Lots of people in the threads here yesterday seemed to misunderstand how these things are implemented. Importantly, you cannot set up FaceID without first setting up a password (biometrics are a carrot for getting users to set up passwords, not intended to subsume passwords), and you'll still be prompted for a passcode around once a week so you won't go forgetting it.




> it tried to read the people setting the phones up on the podium.

This sounds annoying. With Touch ID, unlocking the phone is a deliberate action. With Face ID, it sounds less predictable.


Well, I imagine people setting up the podium were taking good long looks at the phone, but I see your point.


I agree. The guy who is stealing the phone basically has to show it to the owner's face before running away with the device.


AFAIK you need to be actively looking at the screen and touch the screen for it to unlock.

Simply glancing at the phone sitting on your desk will not cause it to unlock, as far as I can tell.

There's speculation that the demo failure was because they had staff clean/handle the devices before the demo - i.e., they both looked at the device and touched the screen. Of course, lots of uncertainty around this particular botched demo.


- If there are 5 failed attempts to Face ID…

This is what the article says, but it's also been reported to take just 2 failures with Face ID before requiring a passcode (as opposed to 5 with Touch ID).

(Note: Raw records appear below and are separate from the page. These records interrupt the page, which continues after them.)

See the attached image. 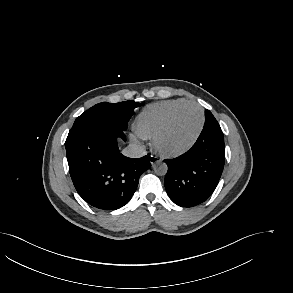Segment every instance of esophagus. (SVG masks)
Segmentation results:
<instances>
[{"label": "esophagus", "mask_w": 293, "mask_h": 293, "mask_svg": "<svg viewBox=\"0 0 293 293\" xmlns=\"http://www.w3.org/2000/svg\"><path fill=\"white\" fill-rule=\"evenodd\" d=\"M149 161L152 165H154V164L160 162L161 160L159 157L151 155L149 158Z\"/></svg>", "instance_id": "1"}]
</instances>
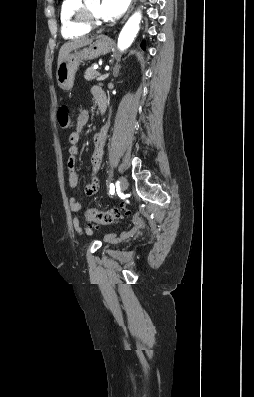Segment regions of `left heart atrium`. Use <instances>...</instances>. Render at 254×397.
Here are the masks:
<instances>
[{"label":"left heart atrium","mask_w":254,"mask_h":397,"mask_svg":"<svg viewBox=\"0 0 254 397\" xmlns=\"http://www.w3.org/2000/svg\"><path fill=\"white\" fill-rule=\"evenodd\" d=\"M130 0H102L100 14L106 20L120 17L128 7Z\"/></svg>","instance_id":"39dd6f15"}]
</instances>
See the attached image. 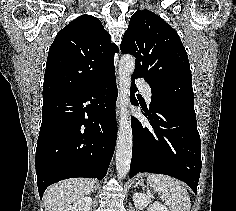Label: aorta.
Here are the masks:
<instances>
[{
	"label": "aorta",
	"mask_w": 236,
	"mask_h": 211,
	"mask_svg": "<svg viewBox=\"0 0 236 211\" xmlns=\"http://www.w3.org/2000/svg\"><path fill=\"white\" fill-rule=\"evenodd\" d=\"M135 68V57L123 55L119 62L120 120L116 147V169L118 177L123 178L130 170L133 135L131 118L128 110L130 103L131 77Z\"/></svg>",
	"instance_id": "1"
}]
</instances>
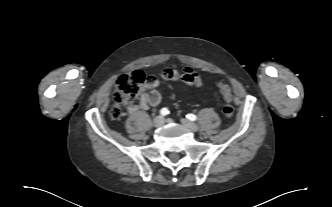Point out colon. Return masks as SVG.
Here are the masks:
<instances>
[{
    "label": "colon",
    "mask_w": 332,
    "mask_h": 207,
    "mask_svg": "<svg viewBox=\"0 0 332 207\" xmlns=\"http://www.w3.org/2000/svg\"><path fill=\"white\" fill-rule=\"evenodd\" d=\"M161 76L165 80L173 77L171 69H164ZM145 77L141 71H133L121 76L116 83L114 89V104L110 109L111 118L120 119L127 108V106L140 94ZM219 91L225 101L223 107V114L227 119H231L234 113L233 97L231 88L226 83H219Z\"/></svg>",
    "instance_id": "obj_1"
}]
</instances>
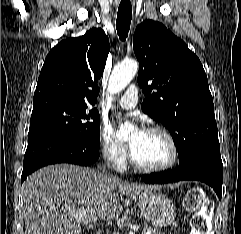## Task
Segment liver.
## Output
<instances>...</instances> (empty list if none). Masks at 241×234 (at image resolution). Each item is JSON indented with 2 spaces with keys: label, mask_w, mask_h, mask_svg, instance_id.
Masks as SVG:
<instances>
[{
  "label": "liver",
  "mask_w": 241,
  "mask_h": 234,
  "mask_svg": "<svg viewBox=\"0 0 241 234\" xmlns=\"http://www.w3.org/2000/svg\"><path fill=\"white\" fill-rule=\"evenodd\" d=\"M156 186L128 183L89 167L55 164L30 175L22 186L25 234H81L97 220L118 216L122 195Z\"/></svg>",
  "instance_id": "1"
}]
</instances>
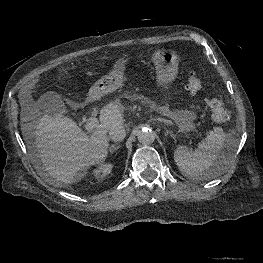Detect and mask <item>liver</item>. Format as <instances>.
<instances>
[{
    "label": "liver",
    "mask_w": 263,
    "mask_h": 263,
    "mask_svg": "<svg viewBox=\"0 0 263 263\" xmlns=\"http://www.w3.org/2000/svg\"><path fill=\"white\" fill-rule=\"evenodd\" d=\"M100 124L89 134L68 117L41 115L29 98L22 101L23 134L34 129L37 169H43L56 186L73 184L88 167L102 163L108 154V130L124 122L123 108L109 103L100 110Z\"/></svg>",
    "instance_id": "obj_1"
}]
</instances>
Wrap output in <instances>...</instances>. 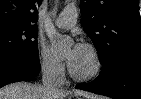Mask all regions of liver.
Returning a JSON list of instances; mask_svg holds the SVG:
<instances>
[{
	"mask_svg": "<svg viewBox=\"0 0 141 99\" xmlns=\"http://www.w3.org/2000/svg\"><path fill=\"white\" fill-rule=\"evenodd\" d=\"M76 96L86 99H96L93 94L75 91ZM68 92L56 89H46L43 85L28 82H16L0 89V99H66Z\"/></svg>",
	"mask_w": 141,
	"mask_h": 99,
	"instance_id": "1",
	"label": "liver"
}]
</instances>
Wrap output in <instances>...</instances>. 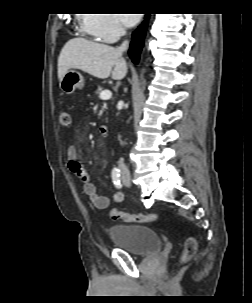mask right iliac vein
Instances as JSON below:
<instances>
[{"instance_id":"right-iliac-vein-1","label":"right iliac vein","mask_w":252,"mask_h":303,"mask_svg":"<svg viewBox=\"0 0 252 303\" xmlns=\"http://www.w3.org/2000/svg\"><path fill=\"white\" fill-rule=\"evenodd\" d=\"M124 177H125V179H129V175H125Z\"/></svg>"}]
</instances>
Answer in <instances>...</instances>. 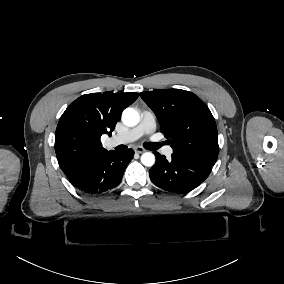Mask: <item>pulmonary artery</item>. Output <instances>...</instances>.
I'll return each instance as SVG.
<instances>
[{
	"instance_id": "pulmonary-artery-1",
	"label": "pulmonary artery",
	"mask_w": 284,
	"mask_h": 284,
	"mask_svg": "<svg viewBox=\"0 0 284 284\" xmlns=\"http://www.w3.org/2000/svg\"><path fill=\"white\" fill-rule=\"evenodd\" d=\"M156 120L153 114L148 111L142 113L139 124L123 133L113 135L108 139L111 145H120L133 142L142 136L155 130Z\"/></svg>"
}]
</instances>
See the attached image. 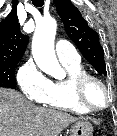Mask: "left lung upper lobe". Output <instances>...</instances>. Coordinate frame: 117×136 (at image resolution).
<instances>
[{"mask_svg": "<svg viewBox=\"0 0 117 136\" xmlns=\"http://www.w3.org/2000/svg\"><path fill=\"white\" fill-rule=\"evenodd\" d=\"M54 3L69 38L99 74H106L104 51L98 33L88 26L87 21L70 0H54Z\"/></svg>", "mask_w": 117, "mask_h": 136, "instance_id": "5c2ea615", "label": "left lung upper lobe"}]
</instances>
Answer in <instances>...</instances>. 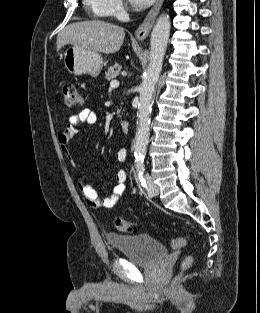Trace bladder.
<instances>
[{
	"instance_id": "bladder-1",
	"label": "bladder",
	"mask_w": 260,
	"mask_h": 313,
	"mask_svg": "<svg viewBox=\"0 0 260 313\" xmlns=\"http://www.w3.org/2000/svg\"><path fill=\"white\" fill-rule=\"evenodd\" d=\"M106 241L115 250L138 266H152L168 255L166 246L149 235L107 234Z\"/></svg>"
}]
</instances>
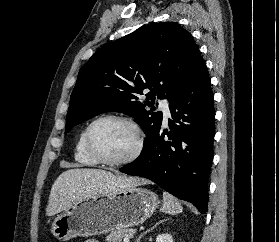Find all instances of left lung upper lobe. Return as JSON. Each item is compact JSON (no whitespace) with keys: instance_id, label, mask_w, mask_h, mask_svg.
Returning a JSON list of instances; mask_svg holds the SVG:
<instances>
[{"instance_id":"left-lung-upper-lobe-1","label":"left lung upper lobe","mask_w":279,"mask_h":242,"mask_svg":"<svg viewBox=\"0 0 279 242\" xmlns=\"http://www.w3.org/2000/svg\"><path fill=\"white\" fill-rule=\"evenodd\" d=\"M198 53L191 34L175 22L152 24L103 46L80 69L65 131L104 112H123L145 132L146 152L162 124V113H152L155 99L172 104ZM143 92L151 102L139 100Z\"/></svg>"}]
</instances>
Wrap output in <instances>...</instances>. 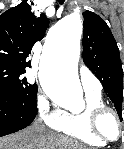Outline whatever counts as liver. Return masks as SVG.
<instances>
[{"label":"liver","instance_id":"6515ba94","mask_svg":"<svg viewBox=\"0 0 124 149\" xmlns=\"http://www.w3.org/2000/svg\"><path fill=\"white\" fill-rule=\"evenodd\" d=\"M87 149L79 142L47 132L42 127H30L0 138V149Z\"/></svg>","mask_w":124,"mask_h":149}]
</instances>
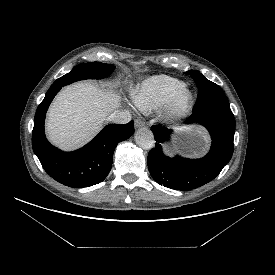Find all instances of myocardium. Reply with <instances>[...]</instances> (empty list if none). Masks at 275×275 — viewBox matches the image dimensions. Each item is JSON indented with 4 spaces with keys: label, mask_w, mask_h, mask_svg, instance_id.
Masks as SVG:
<instances>
[{
    "label": "myocardium",
    "mask_w": 275,
    "mask_h": 275,
    "mask_svg": "<svg viewBox=\"0 0 275 275\" xmlns=\"http://www.w3.org/2000/svg\"><path fill=\"white\" fill-rule=\"evenodd\" d=\"M193 104L194 95L184 86L162 106L161 118L168 124L179 123L190 114Z\"/></svg>",
    "instance_id": "f54148a6"
}]
</instances>
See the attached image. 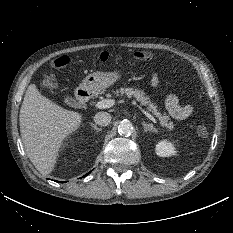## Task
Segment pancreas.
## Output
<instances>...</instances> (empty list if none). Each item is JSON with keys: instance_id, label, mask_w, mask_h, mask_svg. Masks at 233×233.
<instances>
[{"instance_id": "cf45deb5", "label": "pancreas", "mask_w": 233, "mask_h": 233, "mask_svg": "<svg viewBox=\"0 0 233 233\" xmlns=\"http://www.w3.org/2000/svg\"><path fill=\"white\" fill-rule=\"evenodd\" d=\"M115 94L117 96L126 95L129 98H136V100L139 101L142 105L148 106V110L151 111L160 120V123L163 126L167 127L169 130L173 129L174 124L172 121H170V117L166 115L162 116L158 112L157 106L151 103L149 97L145 96V93L143 91L134 90L133 88H120V90H116Z\"/></svg>"}]
</instances>
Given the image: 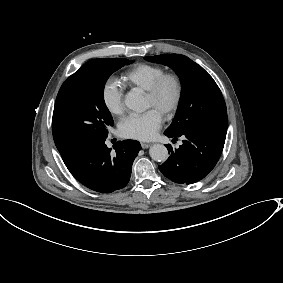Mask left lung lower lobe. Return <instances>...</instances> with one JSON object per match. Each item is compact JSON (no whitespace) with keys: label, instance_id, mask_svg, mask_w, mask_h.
<instances>
[{"label":"left lung lower lobe","instance_id":"0a47b994","mask_svg":"<svg viewBox=\"0 0 283 283\" xmlns=\"http://www.w3.org/2000/svg\"><path fill=\"white\" fill-rule=\"evenodd\" d=\"M227 131H188L168 137H185L178 149L166 145L171 153L159 166L163 175L179 184H192L203 179L216 165L225 143Z\"/></svg>","mask_w":283,"mask_h":283}]
</instances>
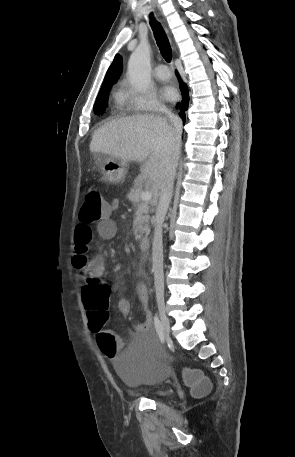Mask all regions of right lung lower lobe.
<instances>
[{"instance_id": "1", "label": "right lung lower lobe", "mask_w": 295, "mask_h": 457, "mask_svg": "<svg viewBox=\"0 0 295 457\" xmlns=\"http://www.w3.org/2000/svg\"><path fill=\"white\" fill-rule=\"evenodd\" d=\"M177 76H178V74H177ZM178 78H179V76H178ZM179 80L181 81L180 78H179ZM180 89L182 92L183 100L177 104V107L180 109L179 115L181 116V118L184 121L185 112L188 109V105H189V94H188V89H187L186 85L182 81L180 83Z\"/></svg>"}]
</instances>
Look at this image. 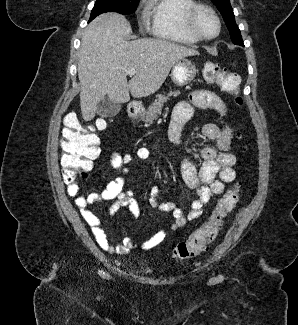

I can't remember now if that was said by Apple directly on Tuesday, but I've seen the "2" figure reported several places, so I'm not certain which is right.

EDIT: It's apparently been clarified to be 5 on both Touch ID and Face ID — https://developer.apple.com/documentation/localauthenticatio...


Maybe it's user-settable.

I think this is the case for how many times a passcode can be entered before the phone is wiped.


No, that number is fixed at 10, with increasing intervals of time required between each attempt.

After 10 attempts, the phone is disabled until a restore, with the user-settable option of erasing the phone in this case.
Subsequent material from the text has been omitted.